# Racoon only listen on IPv6 Unicast addresses or segfaults

## bookwood

I'm connected at home via ipv6 and tunneld ipv4 dualstack infrastructure. I can reach my servers at home only via ipv6 from outside, so I want to connect my external server via ipsec-tools (racoon) with my internal server. 

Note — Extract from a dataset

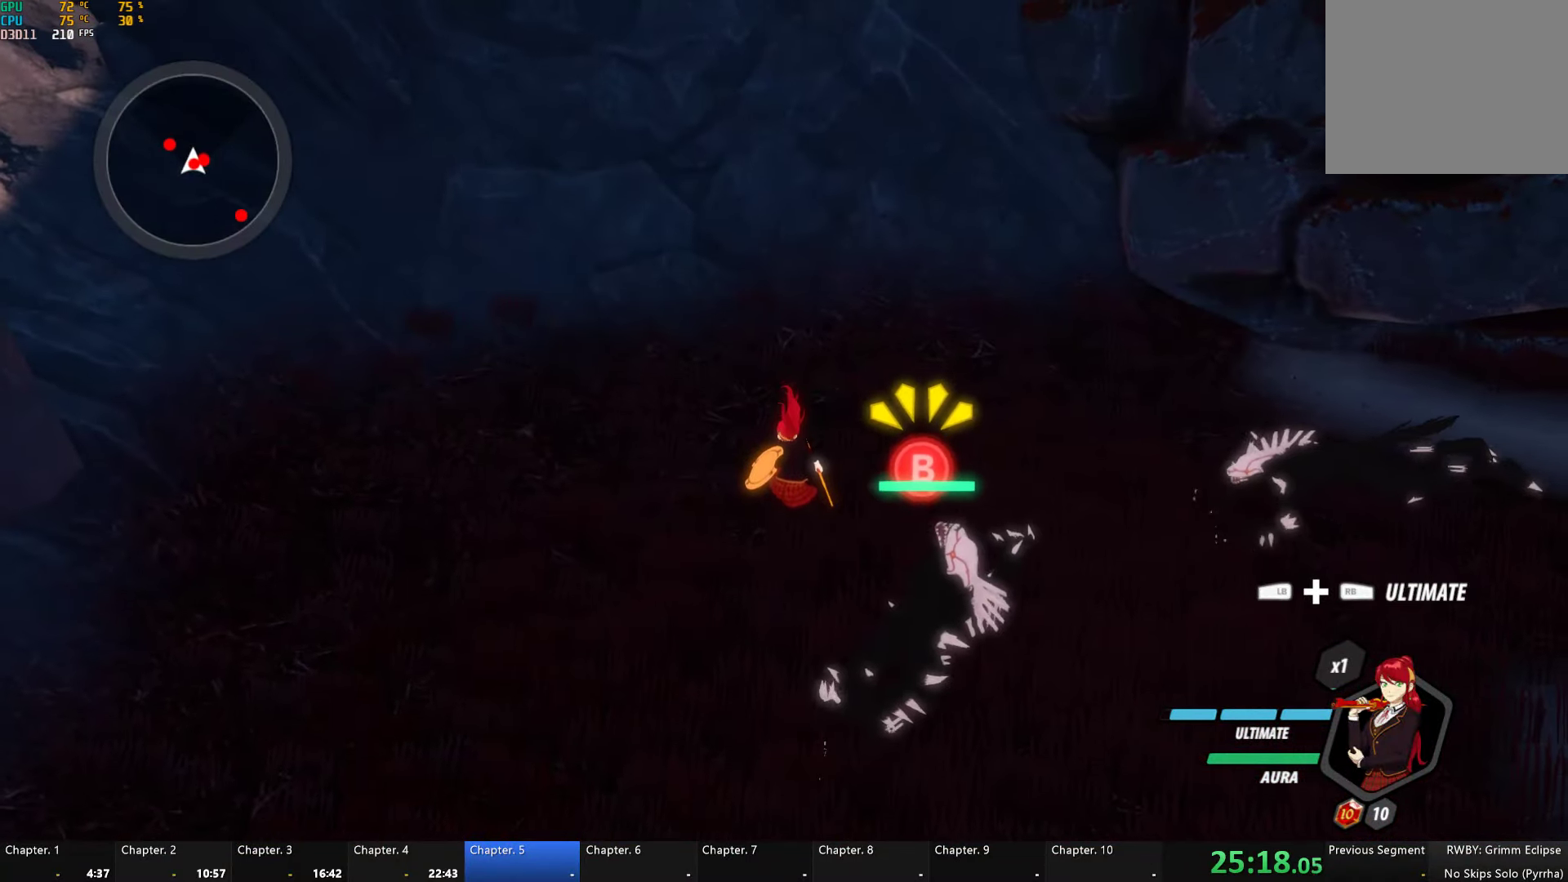
{"dt_ms": 500, "buttons": [], "left_stick": "down", "right_stick": "center", "events": [[150, "Y", "up"]]}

In short, when I start racoon without the listen directive, racoon only listen on the local unicast addresses. When I use  the strict_address directive, racoon segfaults. When I use the isakmp directive, racoon listen on no address.

External server: 2a01:xx:xx:xx:xx:xx:xx:50c

Internal server: 2a02:xx:xx:xx:xx:xx:xx:ce19

ping6 works and every server can ping the other. At a first step I use the installed sampleconfig and exchange the ipv4 adresses with my ipv6 addresses in the default example.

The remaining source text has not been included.